The ceremony at Slaughter Town Hall included program instructors, students, their families, Slaughter Elementary personnel and community leaders.

“These children have worked so hard and have accomplished skills that will see them through life,” said Frank Lemings of Slaughter Masonic Lodge 47 and the dyslexia chairman for programs in East and West Feliciana schools.

The recent graduates, Christopher Harris and Folashade Kinyomi, were fourth-graders when they made the commitment to participate in the two-year program.

“We have seen tremendous growth in these students’ reading level due to their participation in the program,” said Slaughter Principal Kim Glascock. “Not only have the students improved academically but their self-esteem is much more positive now.”

Glascock, along with teachers/instructors Sherry Hillman and Lori Speer, worked to get the first dyslexia classes up and running in the 2011-12 school year at SES. All three were honored by the Grand Lodge Learning Center of Louisiana and Slaughter Masonic Lodge 475 in March.

Glascock was dedicated to the program from the beginning, and Speer, the teacher of the first class, went beyond what was expected of her, Lemings said.

Hillman, now retired, developed a computer presentation to educate parents about the program.

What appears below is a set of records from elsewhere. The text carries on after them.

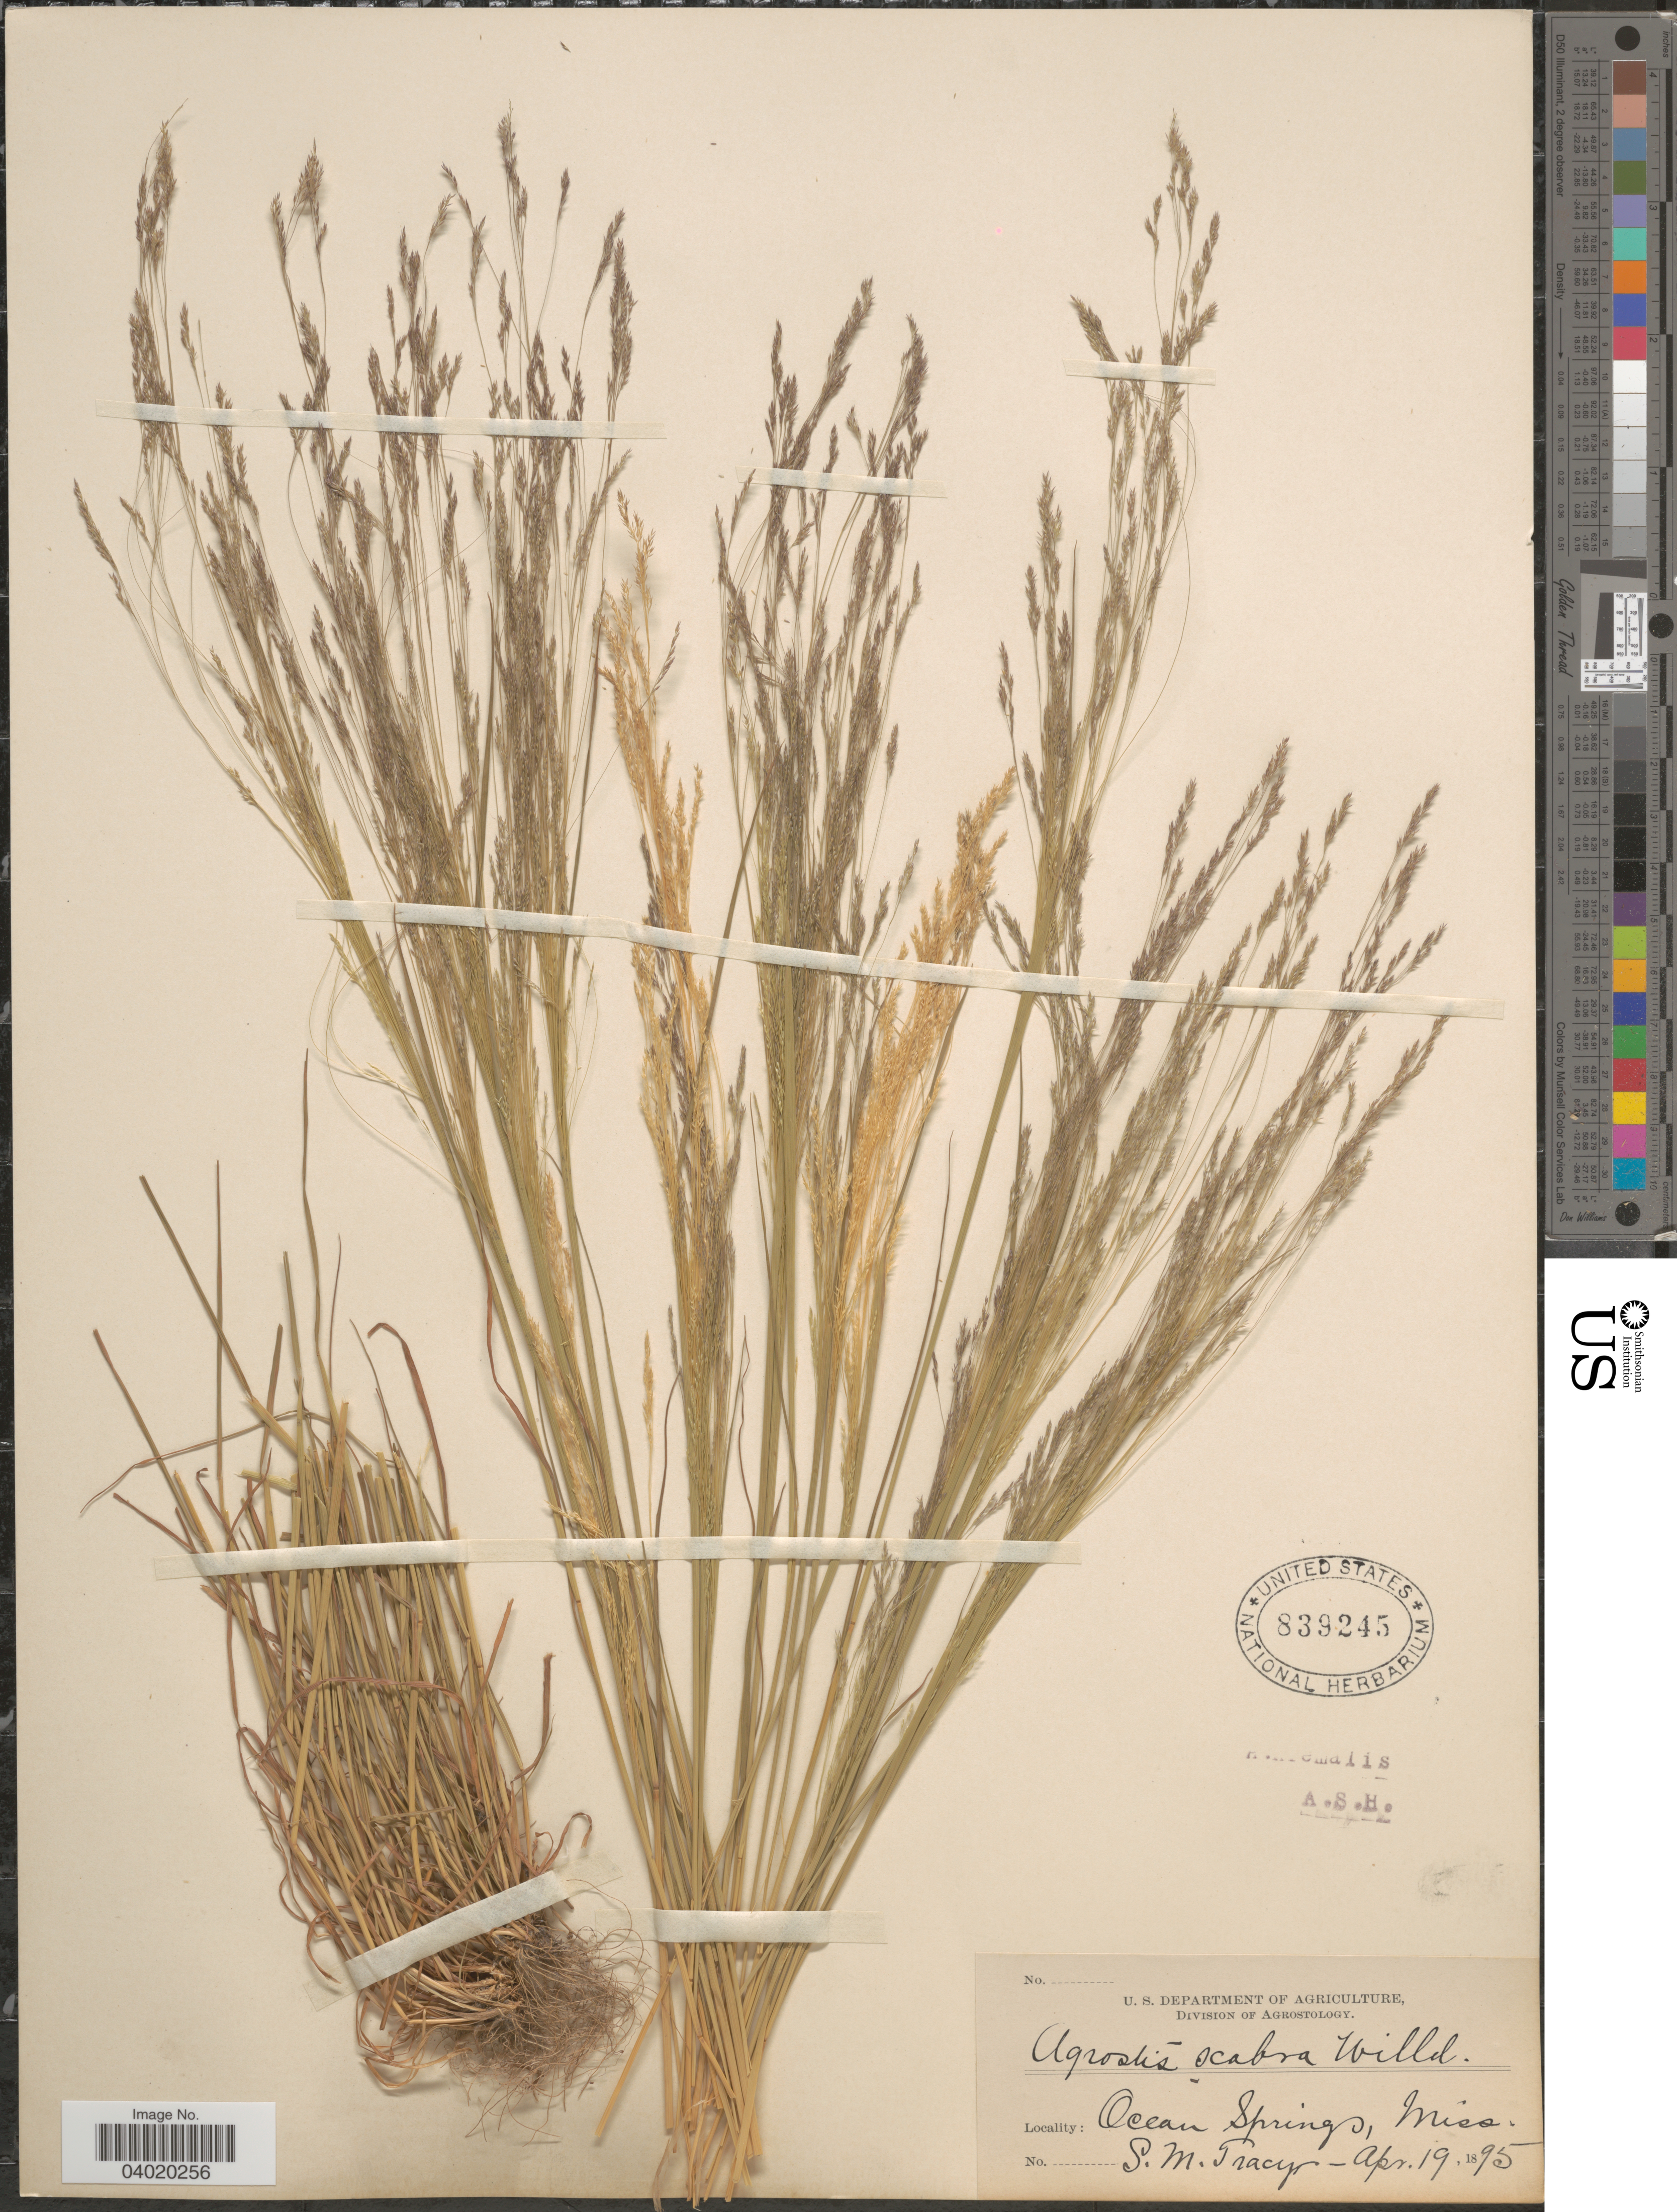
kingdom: Plantae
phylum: Tracheophyta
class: Liliopsida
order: Poales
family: Poaceae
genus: Agrostis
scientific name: Agrostis hyemalis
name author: (Walter) Britton et al.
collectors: S. Stracy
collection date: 1895-04-19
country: United States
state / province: Mississippi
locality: Ocean Springs.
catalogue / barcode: US 839245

The presentation is being used throughout Louisiana by the Grand Lodge of the State of Louisiana to further the work in Slaughter and the dyslexia program at SES.

The Dyslexia Training Program adopted by the Grand Lodge is a multi-sensory program of instruction which emphasizes phonics taught by a facilitator to classes of limited size using a number of teaching aids including videotapes, workbooks, writing frames, linkage paper, three-dimensional letters, flash cards, wall charts, dictionaries and other items.

The material is presented in cursive writing.

The program consists of 350 hours of classroom time, which is conducted one hour a day, five days each week, excluding holidays.

“The community of Slaughter will be forever changed due to these teachers and this program,” Lemings said.

Dyslexia is defined as a learning difficulty in children and adults who are intelligent but have no other limiting physical or emotional problems, but who, despite a conventional classroom experience, do not learn to read, write, spell and comprehend as expected.

In 1998, the Grand Lodge of Louisiana chose the dyslexia program as its major philanthropic charity and the Masonic Learning Center was formed to operate the dyslexia program from the state office, Lemings said.

“This includes testing the children in a local setting to be sure that they are dyslexic, paying teachers salaries, materials and any other needs to carry out this program for these children,” Lemings said.

“Our cost per class for a two-year program in $12,000 but the cost is picked up by the Masonic Grand Lodge of Louisiana,” Lemings said.

This year’s program, which began Sept. 29, includes two classes of students — five third graders and a class of six fifth-graders.